Over time I have had the pleasure of driving several of the current range of Volvo cars. They have all been uniformly excellent for most needs, as you would expect from this company, but if you really like to drive – if you really, really like to drive – then the driving dynamics might come as a slight disappointment. These cars are built for comfort and safety, not an engaging drive; until now that is.
Developed by Volvo’s racing and performance division, the V60 Polestar addresses those illicit driver urges with gusto. The estate has evolved from the racing heritage of the World Touring Car Championship Polestar to give owners a real bang for their euro-buck.
The supplied supplementary Polestar specific handbook sonorously warns that the Drive Mode is for the road and the full-fat Sport Mode is for the track. From the outset though our enthusiastic driver is going to push the gear lever into Sport, initiate Launch Control (yes really), reach for the paddles and light up the tarmac.
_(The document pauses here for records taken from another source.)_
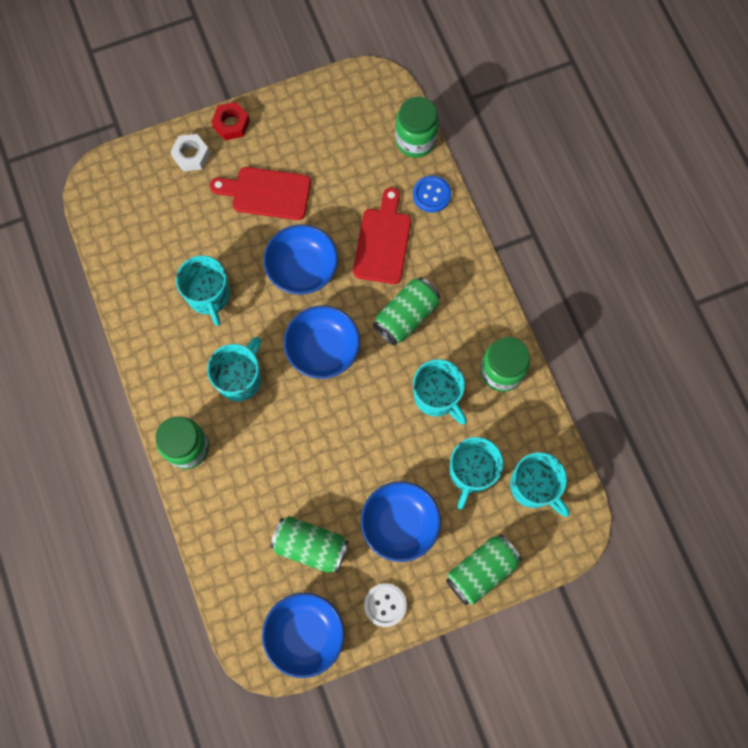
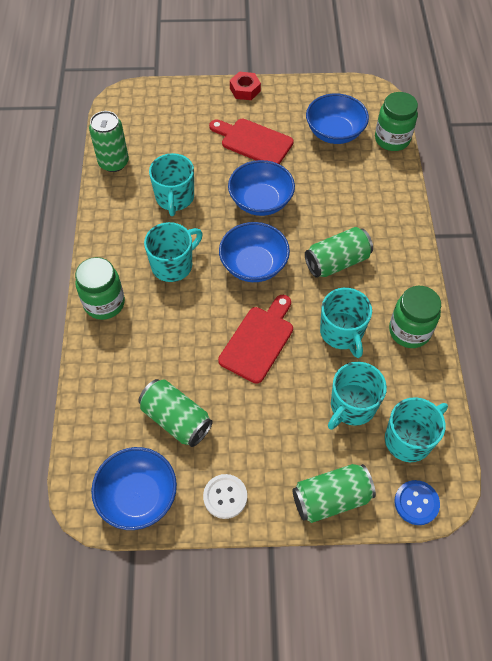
camera: 20 degrees right, 15 degrees down
white nut [170,134,210,171] -> none
red cutting board [353,187,411,284] -> red cutting board moved to [218,295,293,383]
blue bowl [361,481,441,562] -> blue bowl moved to [306,93,369,144]
blue button [413,176,451,213] -> blue button moved to [395,480,440,525]
turquoise mug [510,452,570,517] -> turquoise mug turned 105 degrees counterclockwise [385,397,448,462]
none -> green can [89,111,129,172]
There’s always a downside. The dash was recording an average fuel consumption of a meagre 20.2mpg. Volvo reckon that 27.7mpg should be possible but I believe that would take some seriously discreet driving, in which case why not buy the regular V60 instead? With a car this powerful you might as well accept the inevitable.
The Volvo V60 Polestar is clearly a versatile car for all reasons thanks to the roomy cabin and boot. There’s no point in talking in-depth about the exterior, you can see it for yourself. It’s the standard car but with subtle embellishments of splitters, spoilers and diffusers plus a discreet Polestar badge. Those items and the two big pipes sticking out the back are the giveaways that suggest this car has a dual purpose.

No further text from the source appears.